NEWS

CSX chief will head treasury

EDMUND L. ANDREWS The New York Times
President Bush's pick for the new treasury secretary, John Snow, chairman, president and chief executive of CSX speaks in Presidential Hall in the Eisenhower Executive Office Building after Bush announced his appointment Monday. Bush's economic adviser Larry Lindsey and Treasury Secretary Paul O'Neill were fired last week.

WASHINGTON - John W. Snow, the railroad executive President Bush has chosen to be his next secretary of the treasury, is a pragmatic business executive who once campaigned vociferously to place top priority on balancing the budget rather than on cutting taxes.

"The budget deficit puts a hole in the pocket of every American, every day of their lives," Snow declared in 1995, when he was chairman of the Business Roundtable and when the budget deficit was about the same size as it is right now.

But on Monday, as he stood alongside Bush at the White House, Snow made it clear that his views are now closer to the supply-side, tax-cutting philosophy that is at the center of the administration's economic policy.

He and Bush both alluded to the need for promoting faster growth and more job-creation, which for Bush means more tax cuts for business and individuals even if the deficit widens in the short term.

In picking Snow as his chief salesman on economic policy, Bush settled on a middle-of-the-road Republican whose greatest strengths are not his ideological fervor but rather his skills as a manager and a communicator, his credibility in the business world and his familiarity with Washington. But in making the selection, Bush may have introduced potential tensions within his economic team over the size and scope of future tax cuts.

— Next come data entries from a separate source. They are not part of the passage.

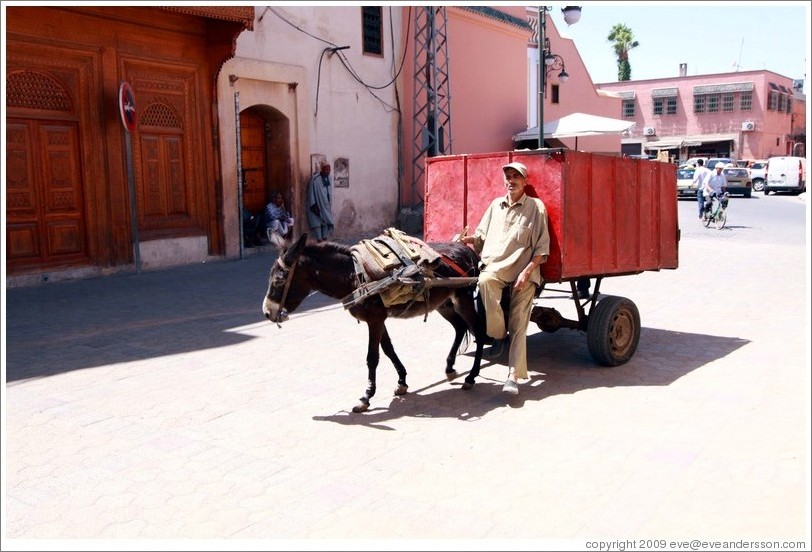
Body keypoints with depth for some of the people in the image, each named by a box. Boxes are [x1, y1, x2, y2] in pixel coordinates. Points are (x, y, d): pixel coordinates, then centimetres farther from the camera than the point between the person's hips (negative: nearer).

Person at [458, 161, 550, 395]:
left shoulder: (536, 207, 4)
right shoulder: (496, 205, 15)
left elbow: (542, 247, 0)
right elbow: (482, 236, 20)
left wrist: (526, 272, -11)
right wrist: (469, 239, -3)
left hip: (523, 270, -2)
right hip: (494, 265, 2)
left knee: (519, 324, -6)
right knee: (485, 281, -34)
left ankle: (513, 376, -4)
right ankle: (498, 334, -13)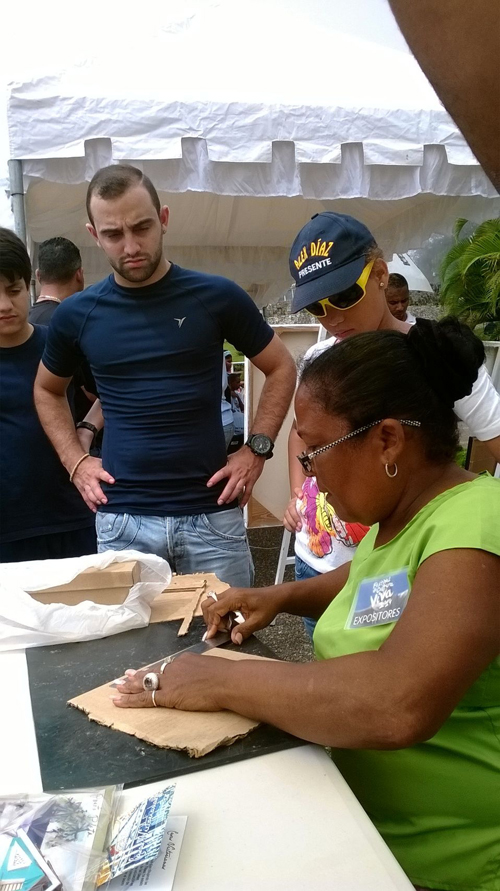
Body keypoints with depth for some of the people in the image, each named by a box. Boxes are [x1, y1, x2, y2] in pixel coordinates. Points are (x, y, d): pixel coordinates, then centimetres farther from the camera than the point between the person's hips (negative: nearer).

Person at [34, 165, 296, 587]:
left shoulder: (216, 296, -4)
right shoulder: (77, 313, 2)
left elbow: (281, 368, 7)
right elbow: (48, 390, 19)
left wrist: (257, 449, -3)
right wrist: (75, 460, 6)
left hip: (211, 513, -1)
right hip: (121, 518, 1)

Many supply-side Republicans said they welcomed the choice of Snow, saying he is an effective political player who knows how to promote Bush's agenda even if he is less than passionate about tax cuts.

"I don't want to say that John Snow is a follower of Jack Kemp's precise philosophy," Jack Kemp, a former cabinet secretary and an ardent advocate of tax cuts, said on Monday. "I am saying that he is an outstanding choice, and he wants to do what Bush wants to do."

But if the welcome for Snow seemed guarded among supply-side Republicans, many expressed alarm at the man Bush is expected to nominate as his economic adviser at the White House - Stephen Friedman, a former co-chairman of Goldman Sachs. In the past, Friedman has clearly identified himself as an opponent of budget deficits and therefore he is highly suspect to tax-cutting advocates.

"I am not at all pleased with Friedman," said Stephen Moore, director of the Club for Growth, a conservative group that lobbies for deep tax reduction and an overhaul of the tax system. Noting that Friedman has been associated with the Concord Coalition, a group that campaigns for greater budget discipline, Moore accused Friedman of being "hypersensitive about budget deficits."

Bush has not yet announced that Friedman will be his new economic adviser, replacing Lawrence B. Lindsey, who, along with the former Treasury Secretary Paul H. O'Neill, was fired on Thursday. On Monday, the president focused on Snow, who is chairman and chief executive of the CSX Corp., the railway and shipping company based in Richmond, Va.

Over the years Snow has carefully cultivated his ties in Washington and spoken out on policy issues such as tax changes and corporate governance. His friends range from ardent supply-side Republicans such as Kemp to Democrats such as Sen. Jon Corzine, D-N.J.

Snow, 63, earned a doctorate in economics at the University of Virginia in 1965 and later a law degree at George Washington University.

He spent part of his early career in the Ford administration and was head of the National Highway Traffic Safety Administration in 1976 and 1977.

He then became a lobbyist for the old Chessie System, now part of CSX, and moved through a series of senior management posts before becoming chief executive of CSX in 1991.

Snow has been on a tax-overhaul commission headed by Kemp. He served on a blue-ribbon commission this year that sharply criticized corporate governance in the wake of accounting and compensation scandals at companies such as Enron.

Friends describe Snow as an easy communicator, a person who projects integrity, experience and considerable persuasive charm - all qualities that Republicans complained were lacking in O'Neill.